BBL Speaker Series: Social Media’s Midlife Crisis? How Public Discourse Imagines Platform Futures
Talk Title: Social Media’s Midlife Crisis? How Public Discourse Imagines Platform Futures
Speaker: Chelsea Butkowski (left), American University &
Frances Corry (right), University of Pittsburgh
Location: HBK 2105 and Zoom
Abstract: Though the social media ecosystem has never been
stable—with platforms constantly emerging, evolving, aging, and closing—the last few years have appeared particularly volatile. Major companies like Meta and X have undergone historic transformations, and a slew of new platforms have also emerged, including TikTok, BeReal, Threads, Bluesky, Mastodon, and others. It appears as if social media companies, the platforms they run, and the users they support, have arrived at an existential juncture. What is social media for in today’s society––and what does its future look like? Decades on, is “new media” still “new” after all? In this talk, Drs. Chelsea Butkowski and Frances Corry draw on their recent research analyzing press coverage of emerging platforms to argue that contemporary social media discourse has become fueled by cultural memory, a phenomenon that they call “nostalgic anticipation.” In other words, speculation about social media’s volatile future is persistently filtered through a yearning for its past. Butkowski and Corry will discuss how this unique juncture for social media can contribute to reframing understandings of platforms in our scholarship and our everyday lives.
Bio:
Chelsea Butkowski
Chelsea Butkowski is an Assistant Professor of Communication at American University. Their research examines the relationship between media technologies and identity, including the social practices and effects of everyday social media use.

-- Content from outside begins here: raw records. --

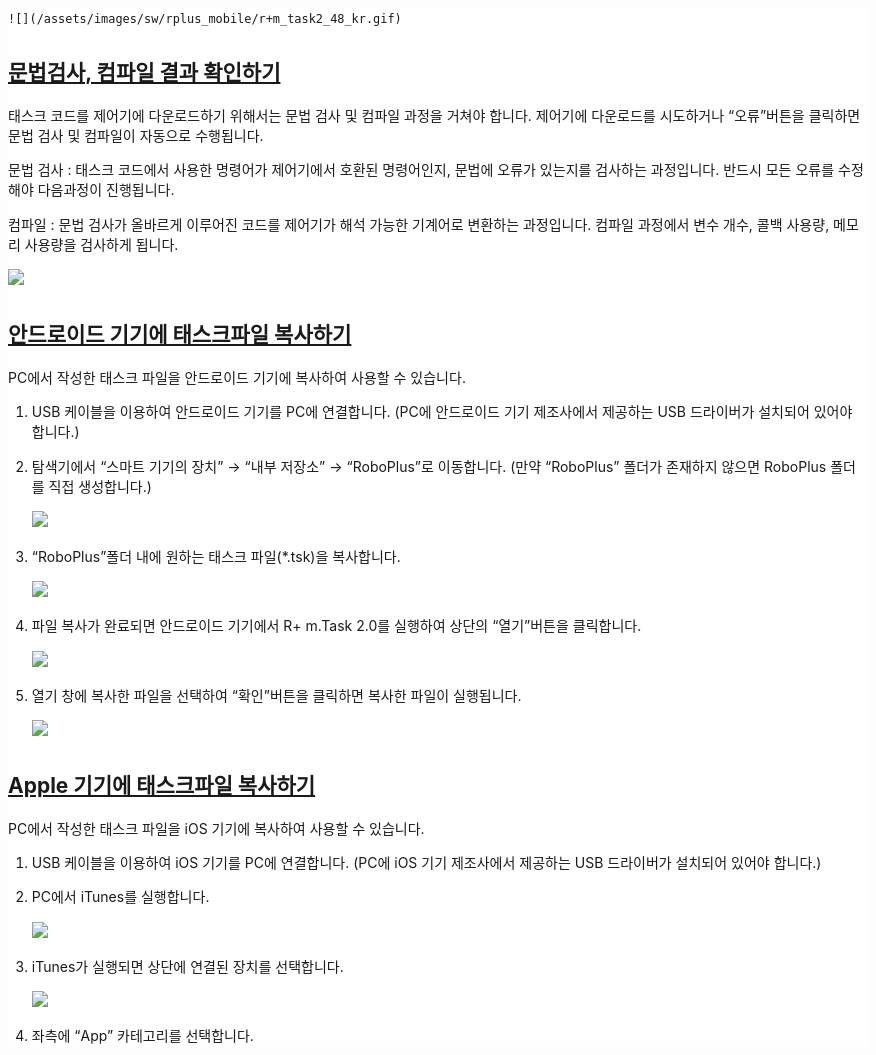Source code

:     ![](/assets/images/sw/rplus_mobile/r+m_task2_48_kr.gif)

## [문법검사, 컴파일 결과 확인하기](#문법검사-컴파일-결과-확인하기)
태스크 코드를 제어기에 다운로드하기 위해서는 문법 검사 및 컴파일 과정을 거쳐야 합니다. 제어기에 다운로드를 시도하거나 “오류”버튼을 클릭하면 문법 검사 및 컴파일이 자동으로 수행됩니다.  

문법 검사 : 태스크 코드에서 사용한 명령어가 제어기에서 호환된 명령어인지, 문법에 오류가 있는지를 검사하는 과정입니다. 반드시 모든 오류를 수정해야 다음과정이 진행됩니다.

컴파일 : 문법 검사가 올바르게 이루어진 코드를 제어기가 해석 가능한 기계어로 변환하는 과정입니다. 컴파일 과정에서 변수 개수, 콜백 사용량, 메모리 사용량을 검사하게 됩니다.

![](/assets/images/sw/rplus_mobile/r+m_task2_49_kr.gif)

## [안드로이드 기기에 태스크파일 복사하기](#안드로이드-기기에-태스크파일-복사하기)
PC에서 작성한 태스크 파일을 안드로이드 기기에 복사하여 사용할 수 있습니다.

1. USB 케이블을 이용하여 안드로이드 기기를 PC에 연결합니다. (PC에 안드로이드 기기 제조사에서 제공하는 USB 드라이버가 설치되어 있어야 합니다.)  
2. 탐색기에서 “스마트 기기의 장치” → “내부 저장소” → “RoboPlus”로 이동합니다. (만약 “RoboPlus” 폴더가 존재하지 않으면 RoboPlus 폴더를 직접 생성합니다.)

    ![](/assets/images/sw/rplus_mobile/r+m_task2_50_kr.gif)

3. “RoboPlus”폴더 내에 원하는 태스크 파일(\*.tsk)을 복사합니다.

    ![](/assets/images/sw/rplus_mobile/r+m_task2_51_kr.gif)

4. 파일 복사가 완료되면 안드로이드 기기에서 R+ m.Task 2.0를 실행하여 상단의 “열기”버튼을 클릭합니다.

    ![](/assets/images/sw/rplus_mobile/r+m_task2_52_kr.gif)

5. 열기 창에 복사한 파일을 선택하여 “확인”버튼을 클릭하면 복사한 파일이 실행됩니다.

    ![](/assets/images/sw/rplus_mobile/r+m_task2_53_kr.gif)

##  [Apple 기기에 태스크파일 복사하기](#apple-기기에-태스크파일-복사하기)

PC에서 작성한 태스크 파일을 iOS 기기에 복사하여 사용할 수 있습니다.

1. USB 케이블을 이용하여 iOS 기기를 PC에 연결합니다. (PC에 iOS 기기 제조사에서 제공하는 USB 드라이버가 설치되어 있어야 합니다.)
2. PC에서 iTunes를 실행합니다.

    ![](/assets/images/sw/rplus_mobile/r+m_task2_54_kr.gif)

3. iTunes가 실행되면 상단에 연결된 장치를 선택합니다.

    ![](/assets/images/sw/rplus_mobile/r+m_task2_55_kr.gif)

4. 좌측에 “App” 카테고리를 선택합니다.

Butkowski’s recent work focuses on digital identity during periods of sociotechnical transition and disruption.
Frances Corry
Frances Corry is an Assistant Professor in the Department of Information Culture & Data Stewardship at the University of Pittsburgh. Her research and teaching focus on the prehistories and afterlives of data-intensive systems – from social media platforms to AI tools. Corry’s book project examines the process of social media platform closure and content deletion to ask about the future of cultural memory.